1953 popular song written by Cole Porter

"I Love Paris" is a popular song written by Cole Porter and published in 1953. The song was introduced by Lilo in the role of La Mome in the musical Can-Can. A line in the song's lyrics inspired the title of the 1964 film Paris When It Sizzles.

==Notable recordings==
- Les Baxter and His Orchestra had a number 13 hit in 1953.
- Stanley Black with London Philarmonic Orchestra recorded for London Records in 1967
- Bing Crosby recorded this for Decca on December 31, 1953, and included it in his album Bing Sings the Hits (1954). He also sang it on his GE TV show on January 3, 1954.
- Tony Martin released a version in 1953 as the A side of a RCA Victor 7" vinyl. The B side was "Stranger in Paradise".
- Michel Legrand released a version on his 1954 album, I Love Paris, which included an orchestral arrangement of the song.
- Caterina Valente released a German version of the song under the German title Ganz Paris träumt von der Liebe, which sold more than 900,000 copies in 1954.
- Ella Fitzgerald released a version on her 1956 album, Ella Fitzgerald Sings the Cole Porter Song Book.
- Cal Tjader released a version on his 1956 album Latin Kick.
- The Coasters released a version of the song on their 1958 album, Coasters. Two of the original Coasters had also been in The Robins, who had released a version of the song as a B-side in 1955.
- Screamin' Jay Hawkins released a version on his 1958 album At Home with Screamin' Jay Hawkins.
- The Hot Sardines recorded it on their debut album released in 2014.
- Stan Kenton – The Stage Door Swings (1958).
- Frank Sinatra and Maurice Chevalier sang the song for the soundtrack album of the 1960 film Can-Can, and Sinatra also re-recorded it as a solo recording the same year. This version was released on his Sinatra Sings of Love and Things album in 1962, and included as a bonus track on the Come Fly with Me CD.
- Andy Williams released a version on his 1960 album, Under Paris Skies.
- Etta Jones recorded it for the album Don't Go to Strangers (1960).

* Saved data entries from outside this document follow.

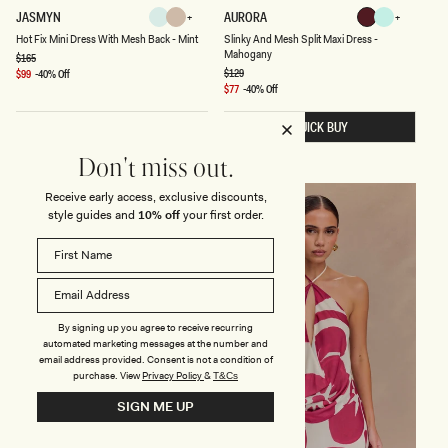
H
S
JASMYN
AURORA
Mint
Nude
Mahogany
Lagoon
O
L
Nude
Mint
Lagoon
Mahogany
Hot Fix Mini Dress With Mesh Back - Mint
Slinky And Mesh Split Maxi Dress -
T
I
Mahogany
F
N
Regular
$165
price
I
K
Regular
$129
Sale
$99
-40% Off
X
price
Y
price
Sale
$77
-40% Off
M
A
price
I
N
QUICK BUY
QUICK BUY
N
D
I
M
D
E
Don't miss out.
R
S
E
H
Receive early access, exclusive discounts,
S
S
FINAL SALE
FINAL SALE
S
P
style guides and
10% off
your first order.
W
L
I
I
T
T
H
M
M
A
E
X
S
I
H
D
By signing up you agree to receive recurring
B
R
automated marketing messages at the number and
A
E
email address provided. Consent is not a condition of
C
S
purchase.
View
Privacy Policy
&
T&Cs
K
S
-
-
SIGN ME UP
M
M
I
A
N
H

It is used as a theme song in the TV series The Collection (2016).
- Doris Day recorded this song for her Showtime album in 1960.
- Al Hirt released a version on his 1961 album, He's the King and His Band, which was also featured on his greatest-hits album The Best of Al Hirt.
- Jacky Terrasson included the song in his 1994 self-titled album.
- Jack Jones released a version on his 1961 album, I've Got a Lot of Livin' To Do.
- Esther Phillips released a version on her 1975 album, Confessin' The Blues.
- Helen Merrill released a version on her 1984 album with Gordon Beck, No Tears... No Goodbyes.
- Peter Cincotti released a version on his 2004 album, On the Moon.
- Eleni Mandell recorded in 2005 a version for the soundtrack of a television commercial for the Carl's Jr. fast-food chain, starring Paris Hilton. It was released later that year as a single in the iTunes Store.
- Vanessa Paradis released a version on her 2009 album, Best of Vanessa Paradis.
- Stevie Holland recorded this song on the 2010 Original Cast Album, Love, Linda: The Life of Mrs. Cole Porter, from the show Love, Linda: The Life of Mrs. Cole Porter.